Искушение | страница 80
— Не думай, что я вертушка. Если хочешь знать, я даже не верю, что ты сейчас все правду говоришь. Ты от меня ведь не скроешься?
— Не скроюсь, от тебя некуда скрыться, — Боровков ощутил странное щекотание в висках. — Ступай, готовься к контрольной.
Она уходила от него медленно, низко свесив голову, как больная собачонка, но ни разу не оглянулась.
Странная мысль вдруг пришла ему в голову. Как же чудно выходит? Сначала ему сделали больно, а потом он, ища утешения, обязательно передаст эту боль кому-то другому, невинному. Заколдованный круг зла, где виноватых вроде нет. Но почему должна страдать эта милая девочка, такая добрая к нему? О, как же несправедлив этот мир к тем, кто беззащитен.
«Хорошо, что у тебя хватило сил не оглянуться, дорогая Ксюта», — подумал он.
День выдался на редкость муторный. Такие дни и раньше у него случались, ни один не прошел бесследно. Катерина Васильевна поставила на стол сковородку с котлетами, а сама ушла в комнату. Это был плохой признак.

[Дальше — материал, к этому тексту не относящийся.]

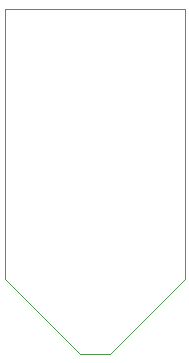
<source format=gm1>
%TF.GenerationSoftware,KiCad,Pcbnew,(5.1.5)-3*%
%TF.CreationDate,2020-03-25T18:08:18+08:00*%
%TF.ProjectId,RH2288_PWM,52483232-3838-45f5-9057-4d2e6b696361,rev?*%
%TF.SameCoordinates,Original*%
%TF.FileFunction,Profile,NP*%
%FSLAX46Y46*%
G04 Gerber Fmt 4.6, Leading zero omitted, Abs format (unit mm)*
G04 Created by KiCad (PCBNEW (5.1.5)-3) date 2020-03-25 18:08:18*
%MOMM*%
%LPD*%
G04 APERTURE LIST*
%ADD10C,0.050000*%
G04 APERTURE END LIST*
D10*
X151130000Y-115570000D02*
X144780000Y-109220000D01*
X153670000Y-115570000D02*
X151130000Y-115570000D01*
X160020000Y-109220000D02*
X153670000Y-115570000D01*
X160020000Y-86360000D02*
X160020000Y-109220000D01*
X144780000Y-86360000D02*
X160020000Y-86360000D01*
X144780000Y-109220000D02*
X144780000Y-86360000D01*
M02*

</source>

— Мама, а ты ужинала? — он ее окликнул.
— Ужинала, ужинала, сынок.
— Ну, хоть чайку со мной попей.
Она и вовсе не ответила. Он слышал, как включила телевизор. Жевал тугие котлеты, запивал чаем и с Верой Андреевной откровенно беседовал. Теперь он мог себе это позволить, раз появилась у него Ксюта. Теперь встретиться с Верой не опасно, больше она над ним не властна. «Вот видишь, как получилось, дорогая, — говорил он в ее сникшее лицо. — Ты меня сначала оттолкнула, а потом приголубила, пожалела. Но ты всегда лгала. Зачем мне твоя ложь? Ее и так полно кругом. Я сам не святой, при удобном случае не раз врал, но не на крови, не по живому. Ты меня не приняла всерьез, не поверила, предрассудки тебе голову замутили. А я боюсь утонуть в твоей лжи. Один разок хлебнешь до ноздрей, после сто лет не отплюешься. Я и хлебнул. Не забуду вовек. Как ты передо мной стояла, неостывшая, влажная от любви, и нежно ворковала в трубку. Не подумай, это не ревность, нет, хотя очень похоже, согласен. На тебя надеяться нельзя, вот что я понял. Как же мы будем с тобой, если на тебя нельзя надеяться? Сама рассуди».
Он пошел в комнату. Телевизор саднил голосом Льва Лещенко, Катерина Васильевна расположилась на диванчике с раскрытым на коленях альбомом, лицо ее было в слезах.
— Мама, что с тобой?
Подняла взгляд, полный муки.
— Ничего, Сережа.
Он присел рядом, обнял за плечи. В этом стареньком альбоме было несколько фотографий, где мама, молодая, снята с отцом, и одна особенная фотография — отец, юный, суровый, с сжатым в сумрачной гримасе лицом, в полевой форме пехотинца. Сорок третий год — помечено на обороте. В детстве Сергей часто разглядывал эту фотографию с смутным чувством приязни и гордости. Потом вырос и забыл. И альбом исчез куда-то.